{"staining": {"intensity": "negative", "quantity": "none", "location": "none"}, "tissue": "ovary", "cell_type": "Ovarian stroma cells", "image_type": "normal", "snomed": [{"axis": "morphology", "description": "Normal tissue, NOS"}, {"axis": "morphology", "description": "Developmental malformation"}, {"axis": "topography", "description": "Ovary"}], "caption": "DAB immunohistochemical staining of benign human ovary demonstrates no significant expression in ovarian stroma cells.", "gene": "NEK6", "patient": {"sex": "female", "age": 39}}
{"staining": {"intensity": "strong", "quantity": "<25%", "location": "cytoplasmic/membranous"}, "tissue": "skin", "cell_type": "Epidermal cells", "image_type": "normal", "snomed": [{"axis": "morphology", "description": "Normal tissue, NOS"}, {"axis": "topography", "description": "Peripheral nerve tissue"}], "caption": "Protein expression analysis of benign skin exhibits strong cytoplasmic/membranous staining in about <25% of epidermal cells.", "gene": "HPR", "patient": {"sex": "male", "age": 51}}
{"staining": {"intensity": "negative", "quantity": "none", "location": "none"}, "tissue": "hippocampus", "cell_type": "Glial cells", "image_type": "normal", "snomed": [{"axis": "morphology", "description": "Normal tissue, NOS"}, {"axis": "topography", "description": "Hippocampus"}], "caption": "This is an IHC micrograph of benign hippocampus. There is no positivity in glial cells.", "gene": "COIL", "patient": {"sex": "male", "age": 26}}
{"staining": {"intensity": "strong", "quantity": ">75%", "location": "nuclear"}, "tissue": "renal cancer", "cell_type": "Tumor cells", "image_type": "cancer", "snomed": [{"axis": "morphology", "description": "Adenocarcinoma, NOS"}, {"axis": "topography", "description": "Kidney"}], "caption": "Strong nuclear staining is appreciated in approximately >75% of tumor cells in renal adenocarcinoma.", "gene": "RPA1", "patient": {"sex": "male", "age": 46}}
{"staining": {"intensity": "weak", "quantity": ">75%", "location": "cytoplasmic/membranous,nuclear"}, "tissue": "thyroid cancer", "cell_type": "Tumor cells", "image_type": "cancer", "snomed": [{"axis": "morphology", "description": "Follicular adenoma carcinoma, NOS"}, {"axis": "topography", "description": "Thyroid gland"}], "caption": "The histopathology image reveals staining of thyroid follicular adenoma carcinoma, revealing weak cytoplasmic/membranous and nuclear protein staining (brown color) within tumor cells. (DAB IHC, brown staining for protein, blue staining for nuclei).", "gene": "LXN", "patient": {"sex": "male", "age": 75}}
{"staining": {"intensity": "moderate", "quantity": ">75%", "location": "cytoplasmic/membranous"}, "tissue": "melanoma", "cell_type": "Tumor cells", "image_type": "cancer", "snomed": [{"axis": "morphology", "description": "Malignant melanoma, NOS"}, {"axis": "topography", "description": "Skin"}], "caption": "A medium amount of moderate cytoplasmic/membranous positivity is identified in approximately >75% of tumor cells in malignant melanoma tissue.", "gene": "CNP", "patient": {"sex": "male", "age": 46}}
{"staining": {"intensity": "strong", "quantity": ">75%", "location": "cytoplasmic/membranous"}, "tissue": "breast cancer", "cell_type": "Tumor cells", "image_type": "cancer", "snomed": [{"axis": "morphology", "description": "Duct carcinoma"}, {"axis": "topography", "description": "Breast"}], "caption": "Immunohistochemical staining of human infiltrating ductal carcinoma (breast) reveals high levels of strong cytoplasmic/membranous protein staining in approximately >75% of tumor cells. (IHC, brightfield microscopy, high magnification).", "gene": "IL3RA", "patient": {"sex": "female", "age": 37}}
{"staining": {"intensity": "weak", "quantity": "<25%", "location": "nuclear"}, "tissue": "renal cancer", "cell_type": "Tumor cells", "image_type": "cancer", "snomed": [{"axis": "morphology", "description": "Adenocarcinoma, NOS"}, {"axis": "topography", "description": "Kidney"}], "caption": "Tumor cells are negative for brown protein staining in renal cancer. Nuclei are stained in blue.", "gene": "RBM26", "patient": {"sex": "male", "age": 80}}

==================================================

• What is being asked:
Please give back only the lines between the first line of the entries and the line with "expression analysis of", both ends included, word for word.

• Completed exercise:
{"staining": {"intensity": "negative", "quantity": "none", "location": "none"}, "tissue": "ovary", "cell_type": "Ovarian stroma cells", "image_type": "normal", "snomed": [{"axis": "morphology", "description": "Normal tissue, NOS"}, {"axis": "morphology", "description": "Developmental malformation"}, {"axis": "topography", "description": "Ovary"}], "caption": "DAB immunohistochemical staining of benign human ovary demonstrates no significant expression in ovarian stroma cells.", "gene": "NEK6", "patient": {"sex": "female", "age": 39}}
{"staining": {"intensity": "strong", "quantity": "<25%", "location": "cytoplasmic/membranous"}, "tissue": "skin", "cell_type": "Epidermal cells", "image_type": "normal", "snomed": [{"axis": "morphology", "description": "Normal tissue, NOS"}, {"axis": "topography", "description": "Peripheral nerve tissue"}], "caption": "Protein expression analysis of benign skin exhibits strong cytoplasmic/membranous staining in about <25% of epidermal cells.", "gene": "HPR", "patient": {"sex": "male", "age": 51}}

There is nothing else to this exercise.